Tuesday, 1 November 2016

Whether court can permit withdrawal of suit at appellate stage which will have effect of divesting of rights under decree?

In the case of R. Rathnivel (supra), this Court has considered
the question as to whether at a stage where the rights of the parties
are crystallized can be divested of the rights under the decree simply
because of withdrawal of the suit at the appellate stage or not. This
Court has held as follows:-
“12. What is essential is that the matter must have been finally
decided so that it becomes conclusive as between the parties to the
suit in respect of the subject-matter of the suit with reference to
which relief is sought. It is at this stage that the rights of the parties
are crystallised and unless the decree is reversed, recalled, modified
or set aside, the parties cannot be divested of their rights under the
decree. Now, the decree can be recalled, reversed or set aside either
by the court which had passed it as in review, or by the appellate or
revisional court. Since withdrawal of suit at the appellate stage, if
allowed, would have the effect of destroying or nullifying the decree
affecting thereby rights of the parties which came to be vested under
the decree, it cannot be allowed as a matter of course but has to be
allowed rarely only when a strong case is made out. It is for this
reason that the proceedings either in appeal or in revision have to be
allowed to have a full trial on merits.”
This Court after referring to the various decisions of the High Courts
have come to the conclusion that where a decree passed by the trial
Court is challenged in appeal, it would not be open to the plaintiff, at
that stage, to withdraw the suit so as to destroy that decree. In para

22, this court held as under:-
“22. In view of the above discussion, it comes out that where a
decree passed by the trial court is challenged in appeal, it would not
be open to the plaintiff, at that stage, to withdraw the suit so as to
destroy that decree. The rights which have come to be vested in the
parties to the suit under the decree cannot be taken away by
withdrawal of the suit at that stage unless very strong reasons are
shown that the withdrawal would not affect or prejudice anybody’s
vested rights. The impugned judgment of the High Court in which a
contrary view has been expressed cannot be sustained.”
15) In Janatha Textiles (supra), this Court has held that it is an
established principle of law that in a third party auction-purchaser’s
interest in the auctioned property continues to be protected
notwithstanding that the underlying decree is subsequently set aside
or otherwise.
16) In Sneh Gupta (supra), this Court has held that a right to
withdraw a suit in the suitor would be unqualified, if no right has
been vested in any other party.

**EXERCISE TASKS**
(1) From the passage on withdrawing a suit at the appellate stage, print the lines from "16) In Sneh Gupta" up to and including "any other party.".
(2) According to the passage on withdrawing a suit at the appellate stage, why can't such a withdrawal be allowed as a matter of course?

**ENTRIES PROVIDED**

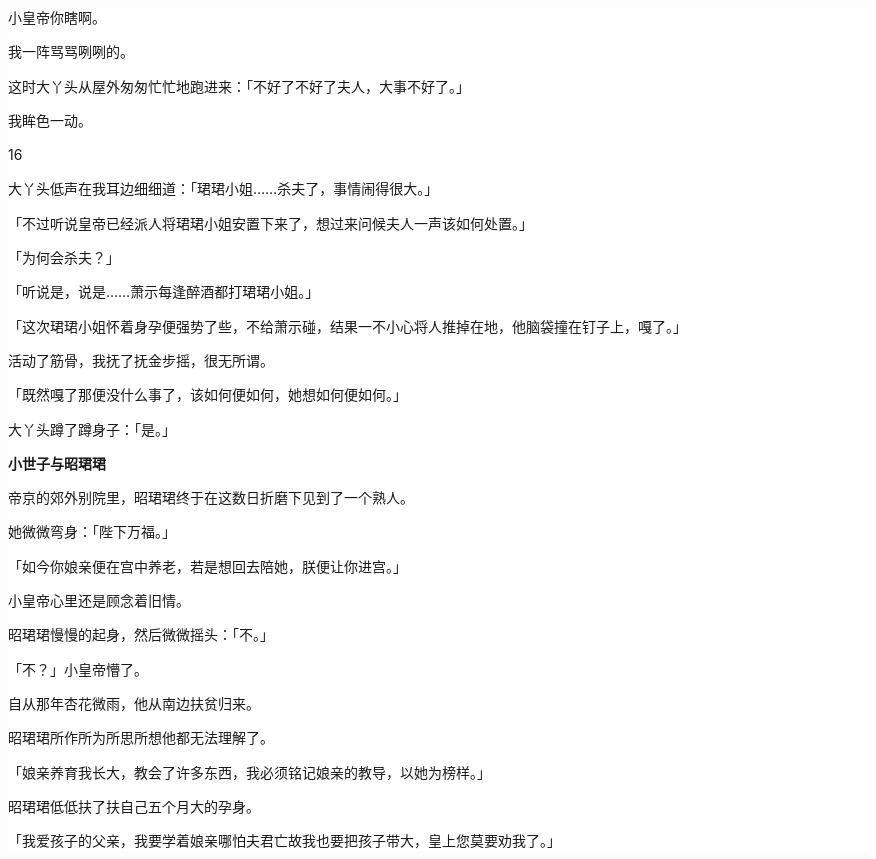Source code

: 小皇帝你瞎啊。


我一阵骂骂咧咧的。


这时大丫头从屋外匆匆忙忙地跑进来：「不好了不好了夫人，大事不好了。」


我眸色一动。


16


大丫头低声在我耳边细细道：「珺珺小姐……杀夫了，事情闹得很大。」


「不过听说皇帝已经派人将珺珺小姐安置下来了，想过来问候夫人一声该如何处置。」


「为何会杀夫？」


「听说是，说是……萧示每逢醉酒都打珺珺小姐。」


「这次珺珺小姐怀着身孕便强势了些，不给萧示碰，结果一不小心将人推掉在地，他脑袋撞在钉子上，嘎了。」


活动了筋骨，我抚了抚金步摇，很无所谓。


「既然嘎了那便没什么事了，该如何便如何，她想如何便如何。」


大丫头蹲了蹲身子：「是。」


**小世子与昭珺珺**


帝京的郊外别院里，昭珺珺终于在这数日折磨下见到了一个熟人。


她微微弯身：「陛下万福。」


「如今你娘亲便在宫中养老，若是想回去陪她，朕便让你进宫。」


小皇帝心里还是顾念着旧情。


昭珺珺慢慢的起身，然后微微摇头：「不。」


「不？」小皇帝懵了。


自从那年杏花微雨，他从南边扶贫归来。


昭珺珺所作所为所思所想他都无法理解了。


「娘亲养育我长大，教会了许多东西，我必须铭记娘亲的教导，以她为榜样。」


昭珺珺低低扶了扶自己五个月大的孕身。


「我爱孩子的父亲，我要学着娘亲哪怕夫君亡故我也要把孩子带大，皇上您莫要劝我了。」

**ANSWERS TO THE PROBLEMS**
(1)
16) In Sneh Gupta (supra), this Court has held that a right to
withdraw a suit in the suitor would be unqualified, if no right has
been vested in any other party.

(2) If it were allowed, withdrawal at the appellate stage would destroy or nullify the decree. That would affect the rights that became vested in the parties under it. For this reason it may be allowed only rarely, when a strong case is made out.